BEGIN Information provided

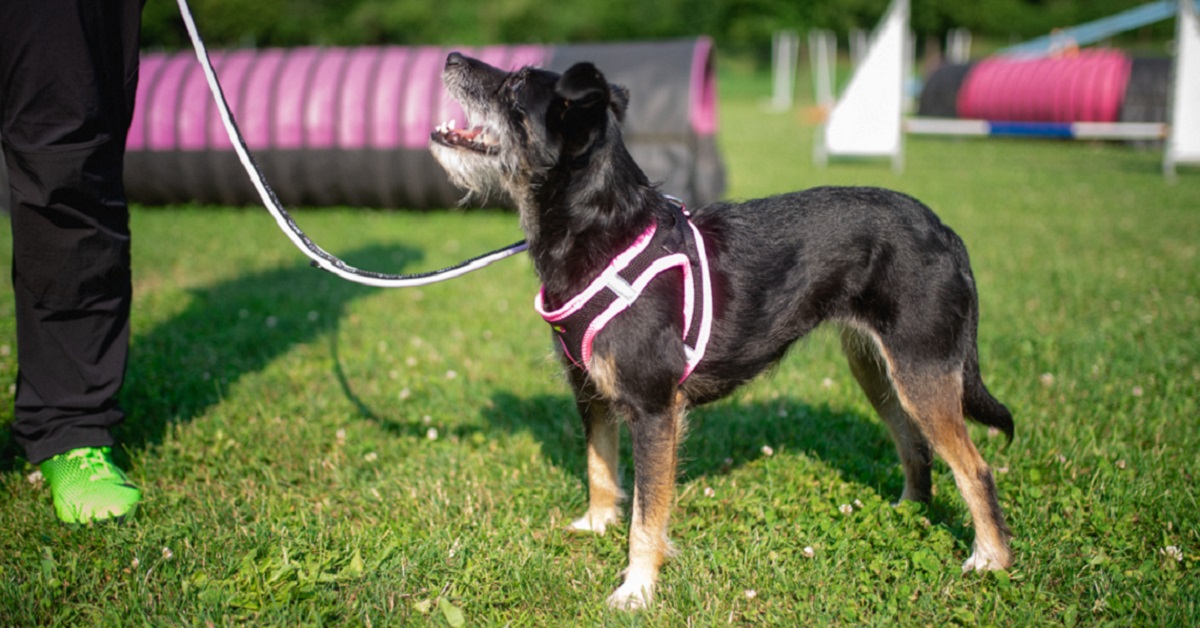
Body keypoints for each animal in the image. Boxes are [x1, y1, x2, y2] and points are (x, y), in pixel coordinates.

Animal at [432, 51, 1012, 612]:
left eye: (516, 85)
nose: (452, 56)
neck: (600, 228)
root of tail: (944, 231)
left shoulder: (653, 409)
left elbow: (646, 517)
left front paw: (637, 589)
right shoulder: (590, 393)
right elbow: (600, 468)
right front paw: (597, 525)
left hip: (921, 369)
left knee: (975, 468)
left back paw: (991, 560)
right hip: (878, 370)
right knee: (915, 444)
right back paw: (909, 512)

END Information provided
BEGIN Information provided

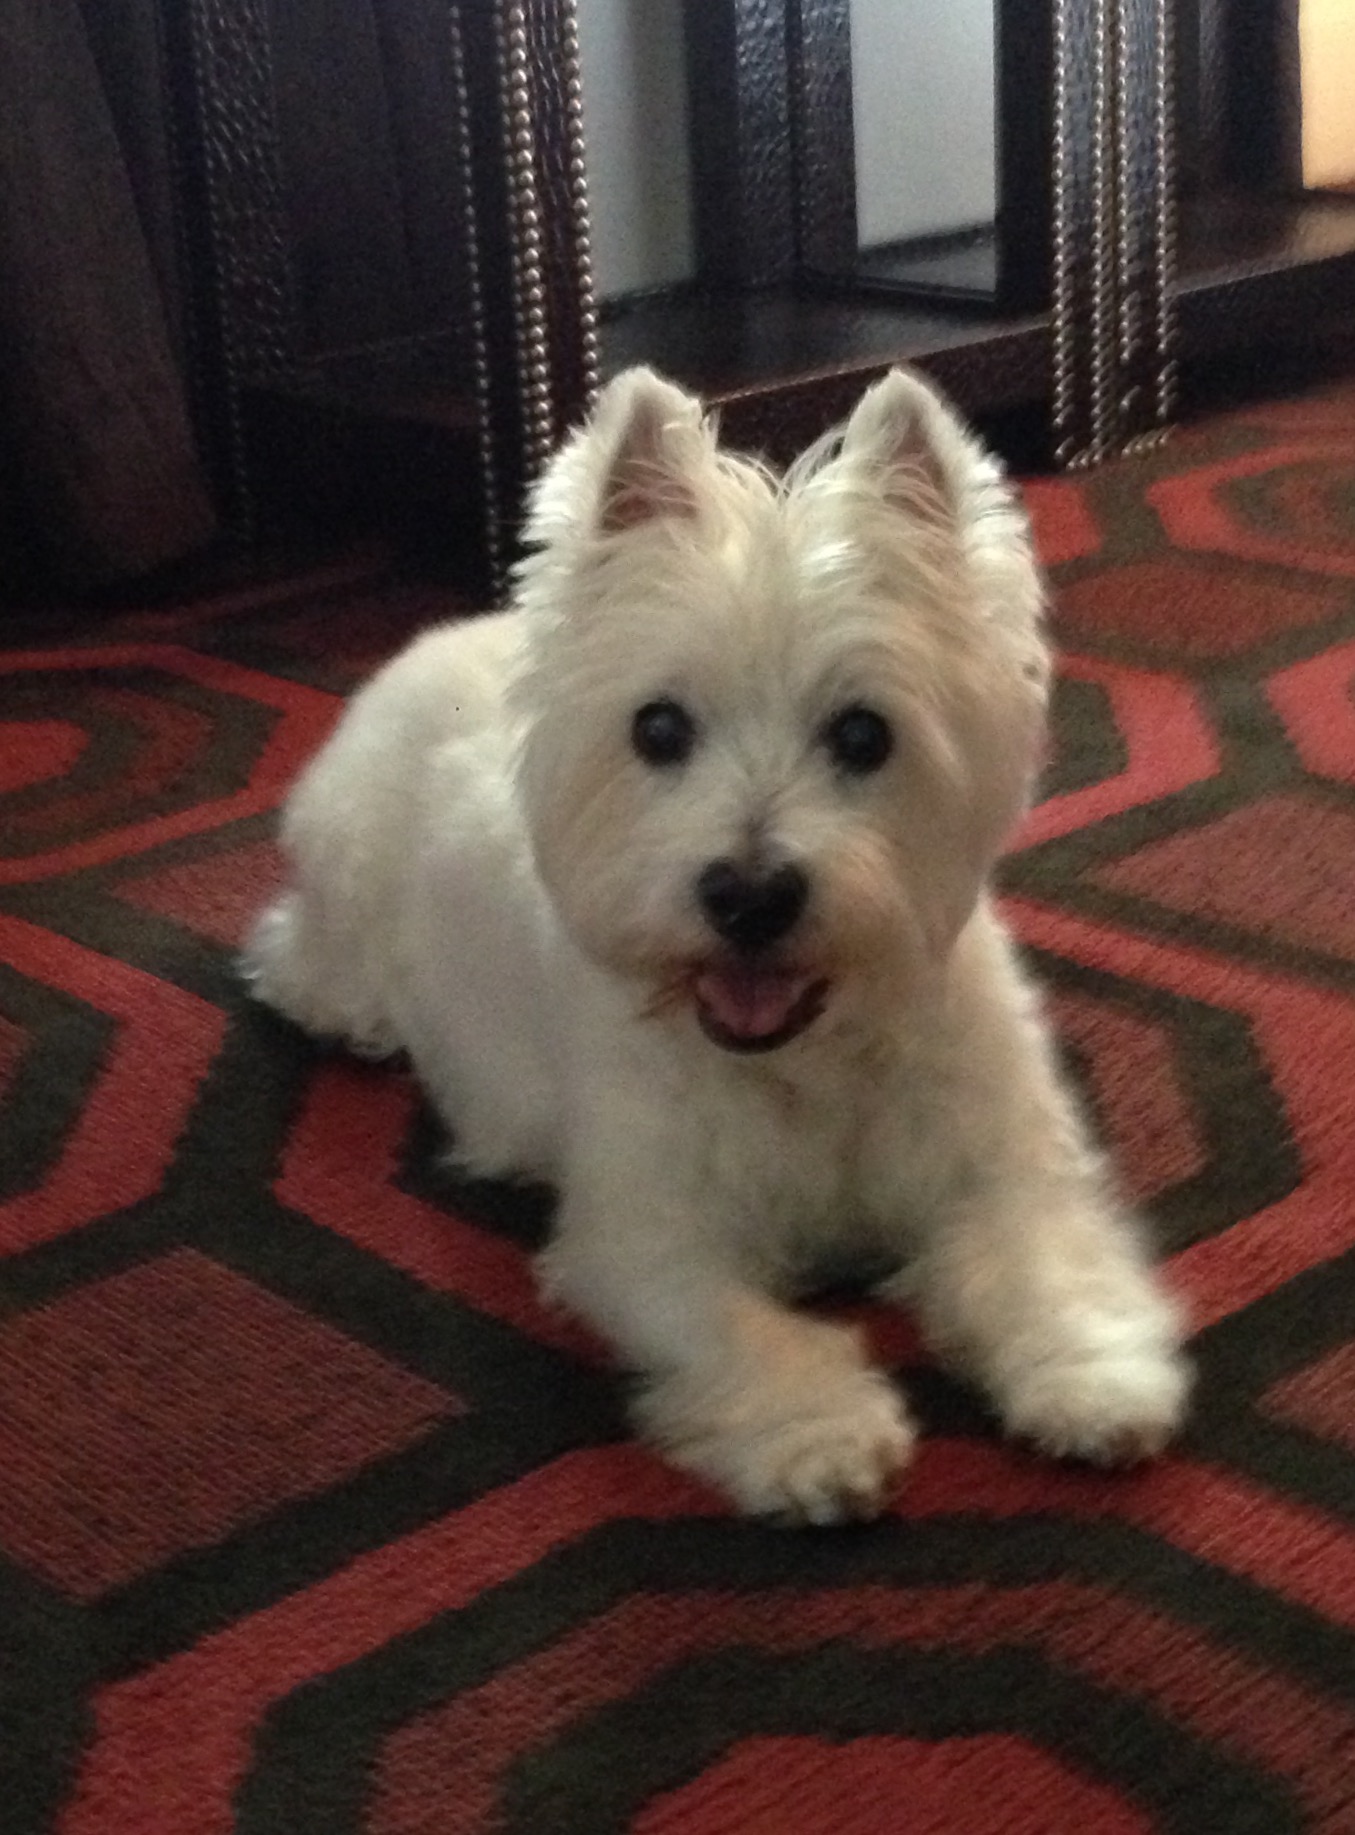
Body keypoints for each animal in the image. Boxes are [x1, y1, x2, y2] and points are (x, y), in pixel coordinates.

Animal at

END Information provided

About this exercise
Reproduce word for word the material above, beginning with the line that contains "left eye: (516, 85)" and ending with the line that contains "right hip: (878, 370)".

Written answer
left eye: (516, 85)
nose: (452, 56)
neck: (600, 228)
root of tail: (944, 231)
left shoulder: (653, 409)
left elbow: (646, 517)
left front paw: (637, 589)
right shoulder: (590, 393)
right elbow: (600, 468)
right front paw: (597, 525)
left hip: (921, 369)
left knee: (975, 468)
left back paw: (991, 560)
right hip: (878, 370)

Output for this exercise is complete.